Problem: I've been worried about merging these version bump pull
requests since we don't have many tests, and I *really* don't want to
merge any catostrophic breaking changes anywhere.
Solution: Add some tests that are more comprehensive, starting by
creating a temporary SSB database and keypair and then editing the
profile, previewing a message, publishing a message, etc., until we have
a handful of small functions actually being tested. This won't ensure
that everything works forever, and it *really* doesn't test replication,
but it should help increase our confidence that test success means that
fewer things are broken.
Problem: There's an intermittent test failure on Travis CI that seems on
only happen when we have two test suites. Since the lifecycle suite only
tests a subset of the basic test, we can safely remove it without
compromising any test coverage.
Solution: Remove the redundant lifecycle test and try not to think about
the problem too much. Maybe in the future when we need a second test
suite we can resolve this problem, or maybe the underlying bug will be
resolved downstream (e.g. https://github.com/tapjs/node-tap/pull/662),
but right now I think the benefits of "no intermittent test failures"
outweights the costs of "all tests must go in one file".
Problem: The Windows tests seem to be failing, it looks like a timeout
problem? Also there are a handful of debug statements around the code
that can be safely removed.
Solution: Double the timeout length and remove debug statements.
Problem: The test suite isn't closing the database because `app.close()`
only affects the HTTP server. This means that tests don't exit cleanly
and sockets remain open and all sorts of really fun stuff that we don't
want while writing tests.
Solution: Refactor `src/ssb.js` so that we can exit cleanly and have
less rope to hang ourselves with. Add a small lifecycle test that can
help us ensure that the bare minimum lifecycle events are working
correctly, plus now the previous tests are passing on my machine too.
Problem: ESLint and TypeScript help catch some types of regressions, but
they don't protect us against obvious stuff like "the server won't
start". This means that humans need to test a bunch of stuff manually,
and that can be really tedious and exhausting.
Solution: Yesterday someone invented this cool concept called "testing"

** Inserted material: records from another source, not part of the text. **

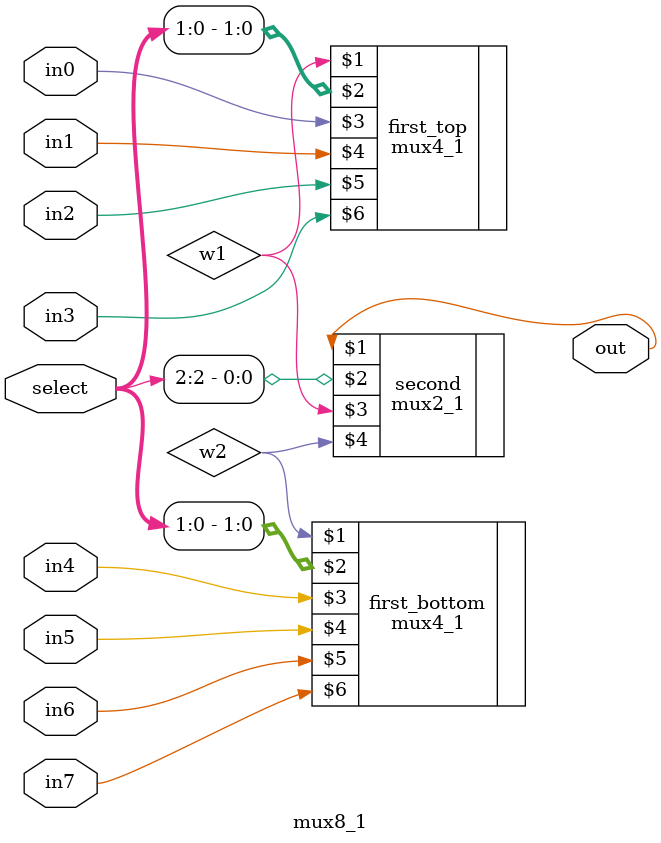
<source format=v>
module mux8_1(out, select, in0, in1, in2, in3, in4, in5, in6, in7);
    input [2:0] select;
    input in0, in1, in2, in3, in4, in5, in6, in7;
    output out;
    wire w1, w2;
    mux4_1 first_top(w1, select[1:0], in0, in1, in2, in3);
    mux4_1 first_bottom(w2, select[1:0], in4, in5, in6, in7);
    mux2_1 second(out, select[2], w1, w2);
endmodule
</source>
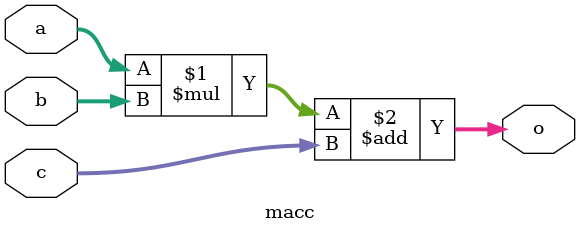
<source format=v>
module macc(a, b, c, o);
	input [15:0] a, b, c;
	output [15:0] o;
	
	assign o = a * b + c;
endmodule
</source>
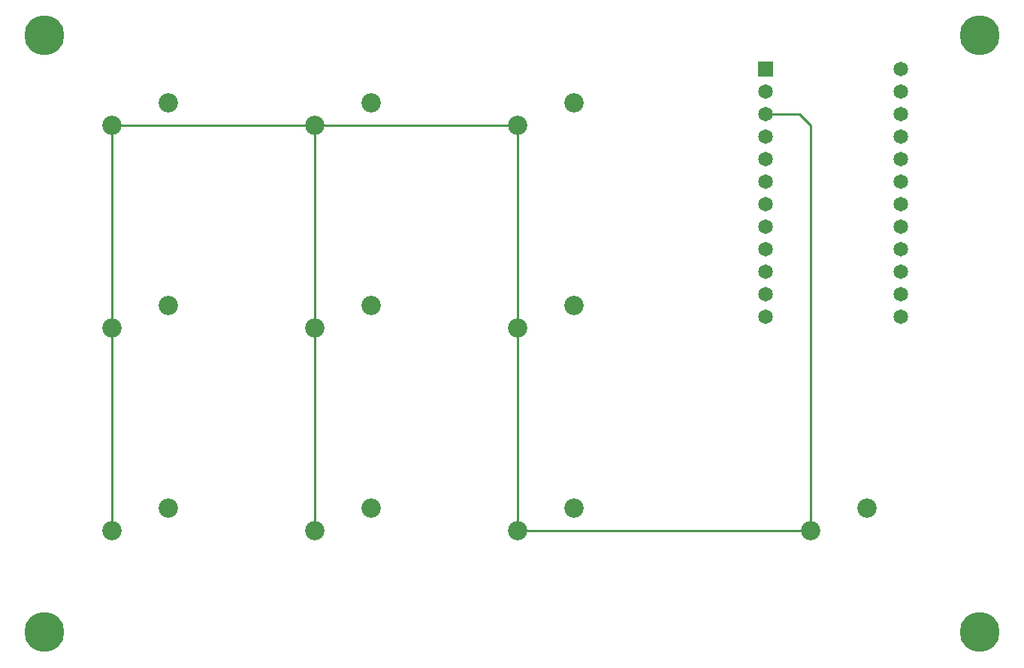
<source format=gbl>
G04 Layer: BottomLayer*
G04 EasyEDA v6.5.15, 2022-10-06 21:05:49*
G04 02616795a82046b39c2d9b7b0e6847de,2aca8c30024240cd9b3e98be76b4c399,10*
G04 Gerber Generator version 0.2*
G04 Scale: 100 percent, Rotated: No, Reflected: No *
G04 Dimensions in millimeters *
G04 leading zeros omitted , absolute positions ,4 integer and 5 decimal *
%FSLAX45Y45*%
%MOMM*%

%ADD10C,0.2540*%
%ADD11C,1.6510*%
%ADD12R,1.6510X1.6510*%
%ADD13C,2.1844*%
%ADD14C,4.5000*%

%LPD*%
D10*
X10287000Y-7112000D02*
G01*
X10287000Y-2540000D01*
X10160000Y-2413000D01*
X9779000Y-2413000D01*
X10287000Y-7112000D02*
G01*
X6985000Y-7112000D01*
X6985000Y-2540000D02*
G01*
X6985000Y-7112000D01*
X4699000Y-2540000D02*
G01*
X4699000Y-7112000D01*
X4699000Y-2540000D02*
G01*
X6985000Y-2540000D01*
X2413000Y-2540000D02*
G01*
X4699000Y-2540000D01*
X2413000Y-4826000D02*
G01*
X2413000Y-2540000D01*
X2413000Y-7112000D02*
G01*
X2413000Y-4826000D01*
D11*
G01*
X9779000Y-4699000D03*
G01*
X9779000Y-4445000D03*
G01*
X9779000Y-4191000D03*
G01*
X9779000Y-3937000D03*
G01*
X9779000Y-3683000D03*
G01*
X9779000Y-3429000D03*
G01*
X9779000Y-3175000D03*
G01*
X9779000Y-2921000D03*
G01*
X9779000Y-2667000D03*
G01*
X9779000Y-2413000D03*
G01*
X9779000Y-2159000D03*
D12*
G01*
X9779000Y-1905000D03*
D11*
G01*
X11303000Y-1905000D03*
G01*
X11303000Y-2159000D03*
G01*
X11303000Y-2413000D03*
G01*
X11303000Y-2667000D03*
G01*
X11303000Y-2921000D03*
G01*
X11303000Y-3175000D03*
G01*
X11303000Y-3429000D03*
G01*
X11303000Y-3683000D03*
G01*
X11303000Y-3937000D03*
G01*
X11303000Y-4191000D03*
G01*
X11303000Y-4445000D03*
G01*
X11303000Y-4699000D03*
D13*
G01*
X2413000Y-2540000D03*
G01*
X3048000Y-2286000D03*
G01*
X4699000Y-2540000D03*
G01*
X5334000Y-2286000D03*
G01*
X6985000Y-2540000D03*
G01*
X7620000Y-2286000D03*
G01*
X2413000Y-4826000D03*
G01*
X3048000Y-4572000D03*
G01*
X4699000Y-4826000D03*
G01*
X5334000Y-4572000D03*
G01*
X6985000Y-4826000D03*
G01*
X7620000Y-4572000D03*
G01*
X2413000Y-7112000D03*
G01*
X3048000Y-6858000D03*
G01*
X4699000Y-7112000D03*
G01*
X5334000Y-6858000D03*
G01*
X6985000Y-7112000D03*
G01*
X7620000Y-6858000D03*
G01*
X10287000Y-7112000D03*
G01*
X10922000Y-6858000D03*
D14*
G01*
X1651000Y-1524000D03*
G01*
X1651000Y-8255000D03*
G01*
X12192000Y-8255000D03*
G01*
X12192000Y-1524000D03*
M02*

</source>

where you write automated tests for your software to ensure it actually
works the way you expect. It might have beeen invented before yesterday,
I don't know. Anyway, this solution adds a bunch of tests that send HTTP
GET requests to a bunch of endpoints to make sure the server is at least
returning HTTP 200 responses. It also fixes a race condition where HTTP
server was available before the readme / version strings were loaded.